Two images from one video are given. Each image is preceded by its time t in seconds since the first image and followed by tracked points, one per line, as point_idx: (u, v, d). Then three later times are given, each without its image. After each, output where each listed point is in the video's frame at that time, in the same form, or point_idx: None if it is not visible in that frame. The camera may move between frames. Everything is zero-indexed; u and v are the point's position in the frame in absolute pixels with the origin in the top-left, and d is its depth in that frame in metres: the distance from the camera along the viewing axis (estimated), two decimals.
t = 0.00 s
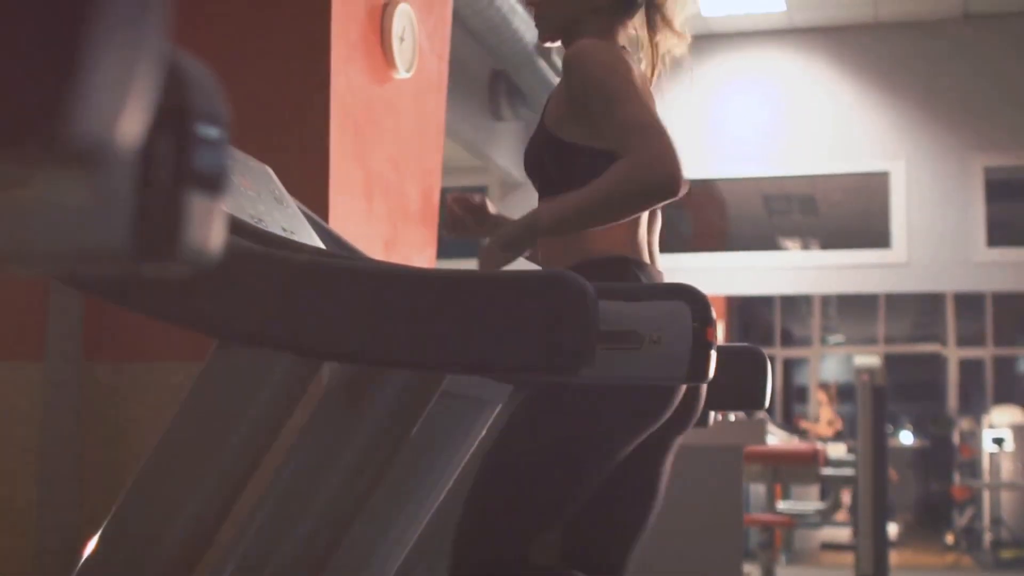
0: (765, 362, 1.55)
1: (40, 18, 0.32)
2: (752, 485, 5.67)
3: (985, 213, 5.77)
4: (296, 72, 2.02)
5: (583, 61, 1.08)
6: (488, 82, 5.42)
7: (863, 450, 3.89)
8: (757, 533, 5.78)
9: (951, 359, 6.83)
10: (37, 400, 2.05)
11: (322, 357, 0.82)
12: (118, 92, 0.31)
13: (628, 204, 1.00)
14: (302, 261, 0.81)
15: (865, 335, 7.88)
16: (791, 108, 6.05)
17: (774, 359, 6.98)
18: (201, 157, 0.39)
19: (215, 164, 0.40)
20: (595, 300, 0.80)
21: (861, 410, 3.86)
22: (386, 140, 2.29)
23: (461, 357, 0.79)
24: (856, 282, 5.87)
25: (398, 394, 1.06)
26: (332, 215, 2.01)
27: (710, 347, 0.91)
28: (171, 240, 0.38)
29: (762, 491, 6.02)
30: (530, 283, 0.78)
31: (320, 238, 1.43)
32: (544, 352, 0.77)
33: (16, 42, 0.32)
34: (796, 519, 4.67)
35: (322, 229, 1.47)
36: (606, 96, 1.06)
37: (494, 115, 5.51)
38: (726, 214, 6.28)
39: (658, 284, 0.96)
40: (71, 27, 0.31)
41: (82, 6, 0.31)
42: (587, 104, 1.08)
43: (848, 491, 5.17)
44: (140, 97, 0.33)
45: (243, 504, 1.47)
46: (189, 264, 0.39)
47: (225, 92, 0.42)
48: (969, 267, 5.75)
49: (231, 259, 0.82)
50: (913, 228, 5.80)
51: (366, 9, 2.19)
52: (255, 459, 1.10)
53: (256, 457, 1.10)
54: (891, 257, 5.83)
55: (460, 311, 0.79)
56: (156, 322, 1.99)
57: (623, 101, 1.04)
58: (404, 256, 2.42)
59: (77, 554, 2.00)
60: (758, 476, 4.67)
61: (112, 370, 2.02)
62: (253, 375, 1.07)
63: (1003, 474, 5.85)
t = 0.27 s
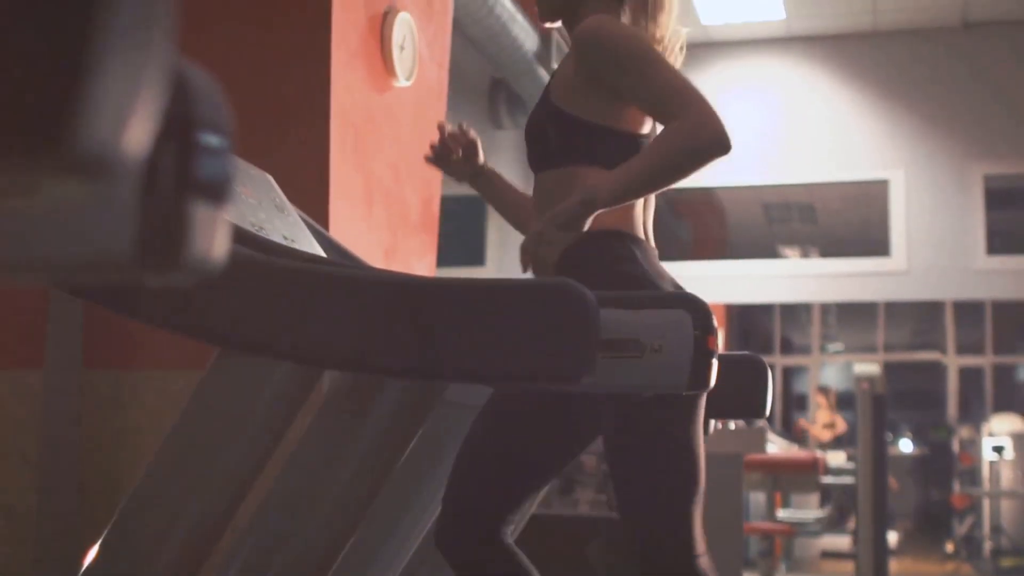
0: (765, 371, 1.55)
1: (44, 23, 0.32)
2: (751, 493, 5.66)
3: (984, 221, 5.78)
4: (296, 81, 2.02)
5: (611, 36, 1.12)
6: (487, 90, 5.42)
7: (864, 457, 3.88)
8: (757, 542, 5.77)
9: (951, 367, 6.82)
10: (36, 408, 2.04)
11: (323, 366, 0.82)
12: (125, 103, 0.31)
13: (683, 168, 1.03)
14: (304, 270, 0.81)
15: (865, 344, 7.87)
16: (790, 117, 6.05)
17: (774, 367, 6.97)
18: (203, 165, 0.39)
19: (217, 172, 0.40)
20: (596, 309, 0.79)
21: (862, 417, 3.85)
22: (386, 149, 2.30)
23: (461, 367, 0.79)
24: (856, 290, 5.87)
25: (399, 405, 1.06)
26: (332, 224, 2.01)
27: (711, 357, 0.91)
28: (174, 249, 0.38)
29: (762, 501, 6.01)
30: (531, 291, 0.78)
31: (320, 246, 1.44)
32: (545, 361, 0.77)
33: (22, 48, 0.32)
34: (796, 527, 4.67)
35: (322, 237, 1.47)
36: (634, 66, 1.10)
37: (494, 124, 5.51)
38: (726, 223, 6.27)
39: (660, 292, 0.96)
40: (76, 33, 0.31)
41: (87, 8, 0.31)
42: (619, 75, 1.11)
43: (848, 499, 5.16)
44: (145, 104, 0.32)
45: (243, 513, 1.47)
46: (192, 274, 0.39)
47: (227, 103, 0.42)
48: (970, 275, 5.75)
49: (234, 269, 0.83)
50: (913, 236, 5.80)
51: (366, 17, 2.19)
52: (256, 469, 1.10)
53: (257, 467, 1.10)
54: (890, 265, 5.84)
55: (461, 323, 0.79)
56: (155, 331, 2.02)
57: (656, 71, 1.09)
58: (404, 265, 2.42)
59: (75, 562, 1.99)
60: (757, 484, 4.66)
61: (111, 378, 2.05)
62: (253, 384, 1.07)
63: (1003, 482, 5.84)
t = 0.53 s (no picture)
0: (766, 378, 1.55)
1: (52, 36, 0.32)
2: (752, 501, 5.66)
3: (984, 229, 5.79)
4: (297, 90, 2.03)
5: (616, 28, 1.10)
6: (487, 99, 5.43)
7: (864, 465, 3.88)
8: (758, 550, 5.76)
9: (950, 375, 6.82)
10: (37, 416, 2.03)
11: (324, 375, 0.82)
12: (131, 115, 0.32)
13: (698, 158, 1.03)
14: (304, 280, 0.82)
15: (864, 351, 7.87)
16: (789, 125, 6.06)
17: (773, 375, 6.97)
18: (207, 172, 0.39)
19: (222, 180, 0.40)
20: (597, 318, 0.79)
21: (862, 425, 3.85)
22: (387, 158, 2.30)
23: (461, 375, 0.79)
24: (856, 298, 5.88)
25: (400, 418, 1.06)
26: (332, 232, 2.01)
27: (713, 365, 0.90)
28: (179, 253, 0.38)
29: (762, 509, 6.00)
30: (531, 300, 0.78)
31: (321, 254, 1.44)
32: (546, 369, 0.77)
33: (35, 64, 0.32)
34: (796, 535, 4.67)
35: (323, 245, 1.48)
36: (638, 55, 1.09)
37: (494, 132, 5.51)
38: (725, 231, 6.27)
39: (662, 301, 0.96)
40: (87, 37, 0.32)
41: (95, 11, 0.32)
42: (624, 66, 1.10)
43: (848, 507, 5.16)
44: (149, 116, 0.33)
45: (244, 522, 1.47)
46: (197, 283, 0.39)
47: (233, 113, 0.42)
48: (970, 283, 5.76)
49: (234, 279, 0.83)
50: (913, 245, 5.81)
51: (366, 25, 2.19)
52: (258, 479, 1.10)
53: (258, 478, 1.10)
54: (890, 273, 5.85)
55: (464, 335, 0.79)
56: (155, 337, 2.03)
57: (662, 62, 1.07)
58: (404, 273, 2.42)
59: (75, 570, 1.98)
60: (757, 492, 4.66)
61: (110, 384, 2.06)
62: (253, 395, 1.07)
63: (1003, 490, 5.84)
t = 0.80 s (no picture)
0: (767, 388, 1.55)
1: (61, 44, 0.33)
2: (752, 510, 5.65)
3: (984, 238, 5.80)
4: (298, 99, 2.03)
5: (616, 44, 1.20)
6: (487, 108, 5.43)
7: (864, 474, 3.88)
8: (758, 559, 5.75)
9: (950, 384, 6.80)
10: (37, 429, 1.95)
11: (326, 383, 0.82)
12: (139, 124, 0.33)
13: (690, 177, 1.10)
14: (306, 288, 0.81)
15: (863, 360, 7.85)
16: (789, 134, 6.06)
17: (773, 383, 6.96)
18: (213, 181, 0.39)
19: (227, 188, 0.40)
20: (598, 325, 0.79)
21: (862, 434, 3.85)
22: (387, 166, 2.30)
23: (463, 383, 0.79)
24: (857, 306, 5.83)
25: (404, 419, 1.07)
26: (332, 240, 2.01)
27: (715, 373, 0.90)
28: (185, 262, 0.38)
29: (762, 518, 5.99)
30: (533, 308, 0.78)
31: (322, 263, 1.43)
32: (547, 377, 0.77)
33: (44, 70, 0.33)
34: (797, 544, 4.66)
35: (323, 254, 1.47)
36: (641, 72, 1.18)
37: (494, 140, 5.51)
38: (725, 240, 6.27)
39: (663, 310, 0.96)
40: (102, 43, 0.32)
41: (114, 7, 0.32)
42: (623, 82, 1.19)
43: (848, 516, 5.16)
44: (157, 129, 0.34)
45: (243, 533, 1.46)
46: (200, 291, 0.39)
47: (236, 124, 0.42)
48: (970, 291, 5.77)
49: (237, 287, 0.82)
50: (914, 253, 5.82)
51: (366, 33, 2.19)
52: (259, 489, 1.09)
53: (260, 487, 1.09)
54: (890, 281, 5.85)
55: (472, 338, 0.79)
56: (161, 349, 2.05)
57: (661, 83, 1.16)
58: (405, 283, 2.42)
59: None
60: (758, 501, 4.66)
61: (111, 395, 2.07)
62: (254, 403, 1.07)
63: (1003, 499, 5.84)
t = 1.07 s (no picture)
0: (767, 397, 1.55)
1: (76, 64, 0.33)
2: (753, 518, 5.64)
3: (983, 246, 5.82)
4: (298, 108, 2.04)
5: (616, 95, 1.21)
6: (487, 116, 5.43)
7: (864, 483, 3.88)
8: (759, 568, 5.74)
9: (950, 392, 6.79)
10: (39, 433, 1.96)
11: (326, 389, 0.82)
12: (149, 141, 0.34)
13: (634, 237, 1.12)
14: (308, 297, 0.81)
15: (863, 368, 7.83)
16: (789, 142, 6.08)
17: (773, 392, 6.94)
18: (216, 189, 0.40)
19: (233, 194, 0.40)
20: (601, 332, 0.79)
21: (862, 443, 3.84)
22: (387, 174, 2.30)
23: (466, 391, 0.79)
24: (858, 313, 5.88)
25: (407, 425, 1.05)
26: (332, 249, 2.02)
27: (717, 380, 0.90)
28: (189, 270, 0.38)
29: (762, 527, 5.99)
30: (536, 316, 0.78)
31: (322, 272, 1.43)
32: (552, 387, 0.77)
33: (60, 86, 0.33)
34: (797, 552, 4.65)
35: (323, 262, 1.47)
36: (614, 122, 1.19)
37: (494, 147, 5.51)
38: (724, 247, 6.28)
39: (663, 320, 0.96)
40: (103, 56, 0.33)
41: (115, 13, 0.33)
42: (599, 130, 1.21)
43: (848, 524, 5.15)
44: (166, 137, 0.35)
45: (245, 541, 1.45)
46: (206, 300, 0.39)
47: (242, 131, 0.42)
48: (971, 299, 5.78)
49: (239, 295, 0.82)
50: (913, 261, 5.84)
51: (367, 42, 2.20)
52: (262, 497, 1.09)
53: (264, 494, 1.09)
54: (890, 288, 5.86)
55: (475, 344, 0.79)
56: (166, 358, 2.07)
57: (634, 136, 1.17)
58: (404, 291, 2.42)
59: None
60: (759, 509, 4.64)
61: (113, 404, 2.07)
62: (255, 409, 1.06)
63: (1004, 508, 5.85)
-- -- --
» Problem: Among the entries above, find the line with "9: (951, 359, 6.83)" and the line with "30: (530, 283, 0.78)"; give again exactly these two lines and all lines between them.

» Reply:
9: (951, 359, 6.83)
10: (37, 400, 2.05)
11: (322, 357, 0.82)
12: (118, 92, 0.31)
13: (628, 204, 1.00)
14: (302, 261, 0.81)
15: (865, 335, 7.88)
16: (791, 108, 6.05)
17: (774, 359, 6.98)
18: (201, 157, 0.39)
19: (215, 164, 0.40)
20: (595, 300, 0.80)
21: (861, 410, 3.86)
22: (386, 140, 2.29)
23: (461, 357, 0.79)
24: (856, 282, 5.87)
25: (398, 394, 1.06)
26: (332, 215, 2.01)
27: (710, 347, 0.91)
28: (171, 240, 0.38)
29: (762, 491, 6.02)
30: (530, 283, 0.78)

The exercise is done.